Getting into the specifics, an impressive 11 out of 12 covering analysts rate DAL a "buy" or better. What's more, the equity's consensus 12-month price target of $45.53 stands at a healthy 10.2% premium to the stock's current price of $41.25 -- and in uncharted territory.
However, during the last 50 days on the International Securities Exchange (ISE), Chicago Board Options Exchange (CBOE), and NASDAQ OMX PHLX (PHLX), Delta has racked up a put/call volume ratio of 0.45. Although this ratio indicates calls have been bought to open at more than twice the pace of puts, the reading ranks in the 93rd percentile of its annual range. In other words, option traders have rarely scooped up bearish bets (relative to bullish) at a faster clip, looking back one year.
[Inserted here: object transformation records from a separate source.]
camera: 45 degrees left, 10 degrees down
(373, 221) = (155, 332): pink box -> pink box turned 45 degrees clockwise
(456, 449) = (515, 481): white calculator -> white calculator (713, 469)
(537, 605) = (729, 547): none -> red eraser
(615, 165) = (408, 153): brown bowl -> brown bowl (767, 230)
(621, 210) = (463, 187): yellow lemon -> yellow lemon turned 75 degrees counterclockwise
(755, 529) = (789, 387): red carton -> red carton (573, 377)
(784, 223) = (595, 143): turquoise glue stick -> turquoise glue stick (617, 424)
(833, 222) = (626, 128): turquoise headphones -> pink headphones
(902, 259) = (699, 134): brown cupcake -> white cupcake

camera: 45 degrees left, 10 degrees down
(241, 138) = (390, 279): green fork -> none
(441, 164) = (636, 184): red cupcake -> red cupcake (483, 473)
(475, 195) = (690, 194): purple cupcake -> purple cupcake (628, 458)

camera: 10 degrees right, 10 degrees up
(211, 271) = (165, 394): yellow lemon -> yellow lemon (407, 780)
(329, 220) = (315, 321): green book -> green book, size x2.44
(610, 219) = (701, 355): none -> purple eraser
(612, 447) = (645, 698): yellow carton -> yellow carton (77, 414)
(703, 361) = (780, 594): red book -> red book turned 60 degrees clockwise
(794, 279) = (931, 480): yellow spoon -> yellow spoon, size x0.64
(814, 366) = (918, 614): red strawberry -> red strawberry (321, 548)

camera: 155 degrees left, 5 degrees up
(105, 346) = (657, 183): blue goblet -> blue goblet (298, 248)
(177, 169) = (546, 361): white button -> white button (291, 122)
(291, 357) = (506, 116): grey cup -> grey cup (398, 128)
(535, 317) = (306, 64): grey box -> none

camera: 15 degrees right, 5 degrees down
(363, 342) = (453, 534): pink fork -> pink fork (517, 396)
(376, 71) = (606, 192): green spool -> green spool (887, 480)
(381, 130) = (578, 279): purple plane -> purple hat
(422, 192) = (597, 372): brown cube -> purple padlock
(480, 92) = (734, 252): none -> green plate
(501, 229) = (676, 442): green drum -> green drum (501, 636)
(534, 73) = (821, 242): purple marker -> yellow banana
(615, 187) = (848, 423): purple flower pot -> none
Suffice it to say, a capitulation among these skeptics could yield significant tailwinds for the stock.
In a similar vein, short interest increased 11.3% during the latest reporting period. As a result, nearly 17 million DAL shares are currently sold short. Should the security continue to race to higher highs, the shorts may be forced to cover their bearish positions, intensifying buying pressure on the equity.
As alluded to earlier, Delta Air Lines, Inc. (NYSE:DAL) is 1.2% higher this morning, thanks to several encouraging metrics from May. Specifically, the airline's passenger traffic rose 5.8% year-over-year, capacity expanded by 3.6%, and passenger revenue per available seat mile (PRASM) grew by 7%.